Running something that imports numpy should now work within a Python script. I performed the installation of jupyter and notebooks via VS Code which worked out of the box. But you maybe want to install it “manually.” Then you just need to install the packages jupyter and notebook using conda.

Now to our master piece: A native install of PyTorch. Even though the conda-forge-repositories offer a lot of binaries for Apple M1-chips right now, PyTorch is not one of them. But there was an issue on GitHub that helped me solve this part as well. This issue, “Enable PyTorch compilation on Apple Silicon,” gave me everything I needed.

First, I created the necessary conda-environment, the idea to which comes from this comment. And then, I downloaded and installed a pre-compiled Wheels file from this comment. This is the part where you have to use pip install --no-deps /path/to/the/wheels/file.whl, because conda apparently doesn’t like local paths and expects you to serve it some weblink instead.

If you don’t trust files from the internet, that’s fine. This comment seems to describe the process of generating the required wheels file locally. But I haven’t tested it, because at this point, I just wanted to get it running.

Wrapping Up: Data Science on Apple Silicon

Okay, so now we’re done setting everything up.

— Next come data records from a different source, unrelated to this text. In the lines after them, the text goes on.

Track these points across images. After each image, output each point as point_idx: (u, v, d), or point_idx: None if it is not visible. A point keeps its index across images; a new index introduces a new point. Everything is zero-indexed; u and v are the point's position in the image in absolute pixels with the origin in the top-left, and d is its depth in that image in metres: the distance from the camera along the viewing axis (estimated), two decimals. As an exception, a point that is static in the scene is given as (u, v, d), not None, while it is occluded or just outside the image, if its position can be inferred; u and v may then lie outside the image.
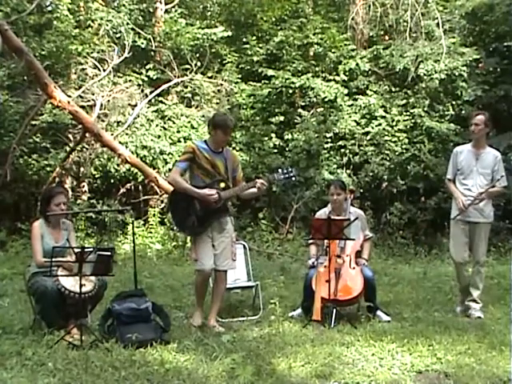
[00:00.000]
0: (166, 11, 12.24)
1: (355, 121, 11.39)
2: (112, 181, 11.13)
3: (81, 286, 4.18)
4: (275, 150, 11.39)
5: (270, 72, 11.68)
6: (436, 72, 10.98)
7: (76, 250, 4.18)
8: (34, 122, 10.28)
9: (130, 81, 11.28)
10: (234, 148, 11.41)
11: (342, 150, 11.37)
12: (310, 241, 5.46)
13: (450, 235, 5.51)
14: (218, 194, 4.62)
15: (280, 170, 4.80)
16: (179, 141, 11.07)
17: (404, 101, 11.54)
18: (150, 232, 10.28)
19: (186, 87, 11.78)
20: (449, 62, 10.94)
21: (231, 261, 4.83)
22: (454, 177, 5.34)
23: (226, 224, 4.78)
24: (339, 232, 4.87)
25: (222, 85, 11.74)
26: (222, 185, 4.67)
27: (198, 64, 11.71)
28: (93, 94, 10.62)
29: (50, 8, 11.84)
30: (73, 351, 3.91)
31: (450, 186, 5.39)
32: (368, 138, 11.24)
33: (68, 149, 10.61)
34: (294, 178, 4.81)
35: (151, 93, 11.22)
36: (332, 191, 5.28)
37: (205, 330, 4.61)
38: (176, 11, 12.10)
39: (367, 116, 11.44)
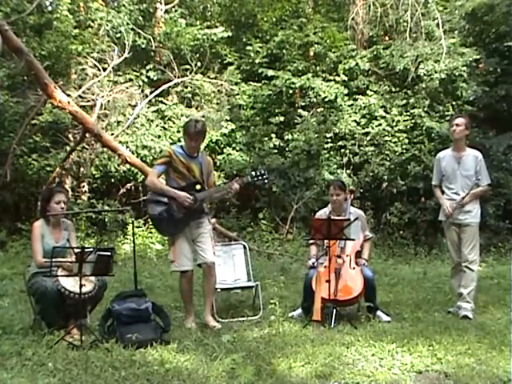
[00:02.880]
0: (166, 11, 12.24)
1: (355, 121, 11.39)
2: (112, 181, 11.13)
3: (81, 286, 4.18)
4: (275, 151, 11.38)
5: (271, 72, 11.68)
6: (436, 72, 10.98)
7: (76, 250, 4.18)
8: (33, 122, 10.28)
9: (130, 80, 11.29)
10: (233, 148, 11.43)
11: (342, 150, 11.37)
12: (311, 241, 5.46)
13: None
14: (194, 196, 4.73)
15: (253, 173, 4.96)
16: (179, 140, 11.05)
17: (404, 101, 11.55)
18: (150, 232, 10.26)
19: (186, 87, 11.78)
20: (449, 62, 10.94)
21: (213, 254, 4.91)
22: (440, 183, 5.45)
23: (202, 223, 4.88)
24: (339, 232, 4.87)
25: (222, 85, 11.75)
26: (198, 187, 4.80)
27: (198, 64, 11.73)
28: (93, 94, 10.62)
29: (50, 8, 11.85)
30: (73, 351, 3.91)
31: (436, 192, 5.54)
32: (368, 138, 11.24)
33: (68, 149, 10.61)
34: (266, 181, 4.99)
35: (151, 93, 11.22)
36: (332, 191, 5.29)
37: (205, 330, 4.61)
38: (176, 11, 12.11)
39: (367, 116, 11.44)
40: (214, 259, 4.89)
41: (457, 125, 5.24)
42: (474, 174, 5.23)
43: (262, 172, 4.96)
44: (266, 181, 4.97)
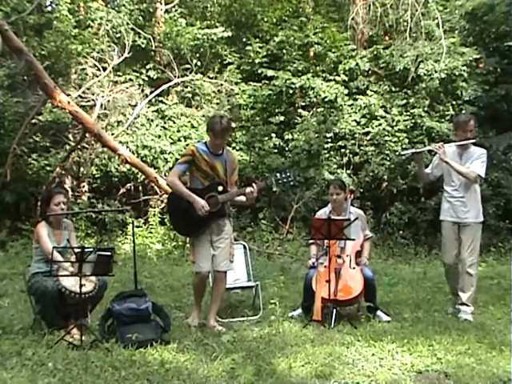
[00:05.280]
0: (166, 11, 12.24)
1: (355, 121, 11.39)
2: (112, 181, 11.13)
3: (81, 286, 4.18)
4: (275, 150, 11.39)
5: (271, 72, 11.69)
6: (436, 72, 10.98)
7: (76, 250, 4.18)
8: (33, 122, 10.27)
9: (130, 80, 11.29)
10: (233, 148, 11.42)
11: (342, 150, 11.37)
12: (311, 241, 5.46)
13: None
14: (216, 198, 4.63)
15: (278, 175, 4.80)
16: (179, 140, 11.08)
17: (404, 101, 11.54)
18: (150, 232, 10.28)
19: (186, 87, 11.79)
20: (449, 62, 10.95)
21: (229, 262, 4.85)
22: (433, 171, 5.34)
23: (224, 226, 4.79)
24: (339, 232, 4.87)
25: (222, 85, 11.75)
26: (220, 188, 4.68)
27: (199, 64, 11.74)
28: (93, 94, 10.63)
29: (49, 8, 11.87)
30: (73, 351, 3.91)
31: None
32: (368, 138, 11.25)
33: (68, 149, 10.61)
34: (292, 184, 4.81)
35: (151, 93, 11.22)
36: (331, 191, 5.29)
37: (205, 330, 4.61)
38: (176, 11, 12.10)
39: (367, 116, 11.44)
40: (227, 268, 4.83)
41: (470, 131, 5.12)
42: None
43: (288, 174, 4.78)
44: (291, 183, 4.79)
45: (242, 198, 4.79)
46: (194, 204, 4.59)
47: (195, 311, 4.87)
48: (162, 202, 10.46)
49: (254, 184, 4.72)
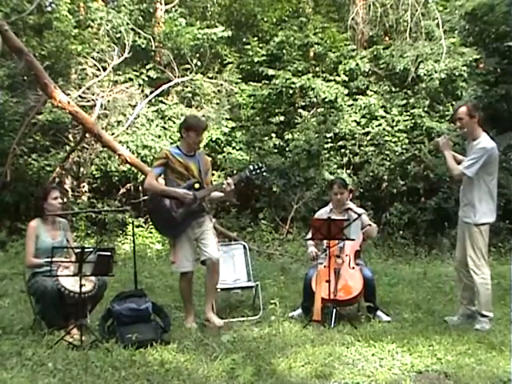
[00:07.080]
0: (166, 11, 12.24)
1: (355, 121, 11.40)
2: (112, 181, 11.13)
3: (81, 286, 4.18)
4: (275, 150, 11.39)
5: (271, 72, 11.70)
6: (436, 72, 10.98)
7: (76, 250, 4.19)
8: (33, 122, 10.27)
9: (130, 79, 11.29)
10: (233, 148, 11.43)
11: (343, 150, 11.37)
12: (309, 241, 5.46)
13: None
14: (194, 195, 4.69)
15: (251, 167, 4.89)
16: (179, 140, 11.04)
17: (404, 101, 11.55)
18: (150, 232, 10.27)
19: (186, 87, 11.79)
20: (449, 62, 10.95)
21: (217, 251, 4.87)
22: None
23: (203, 221, 4.84)
24: (339, 232, 4.87)
25: (222, 85, 11.76)
26: (197, 185, 4.75)
27: (199, 64, 11.74)
28: (93, 94, 10.62)
29: (49, 8, 11.86)
30: (73, 351, 3.91)
31: None
32: (368, 138, 11.25)
33: (68, 149, 10.61)
34: (264, 174, 4.91)
35: (151, 93, 11.23)
36: (335, 190, 5.29)
37: (205, 330, 4.61)
38: (176, 11, 12.11)
39: (367, 116, 11.45)
40: (218, 255, 4.84)
41: (459, 119, 4.69)
42: None
43: (260, 165, 4.88)
44: (264, 173, 4.89)
45: (220, 194, 4.89)
46: (177, 195, 4.65)
47: (190, 314, 4.84)
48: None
49: (229, 177, 4.81)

What a mess, right? Hopefully, this blog post will become outdated quite soon. For instance, I remember that I installed Homebrew initially using a somewhat hacky method because when I initially set it up, Homebrew didn’t ship for ARM yet. But by the time I’m writing this blogpost, Homebrew installs just fine without any additional tricks.

The fact that the conda-forge team apparently was able to patch the necessary compilers in order to get numpy to work on Apple’s ARM architecture highlights the fact that those patches are probably being approved as I write, so that the regular python installation will also support installation of the necessary modules quite easily. And then we won’t need to use conda anymore, and can switch back to Homebrew’s Python and forget this migration once again.

Overall, the process has been less bad than expected, it took me roughly two work days to get everything up and running. The main problem in this case rather was that you have to do quite some amount of googling (right now, there are approximately 40 tabs open in Chrome on my computer) and stitching together sometimes obscure tips and tricks. Hopefully, this article spares you the googling part!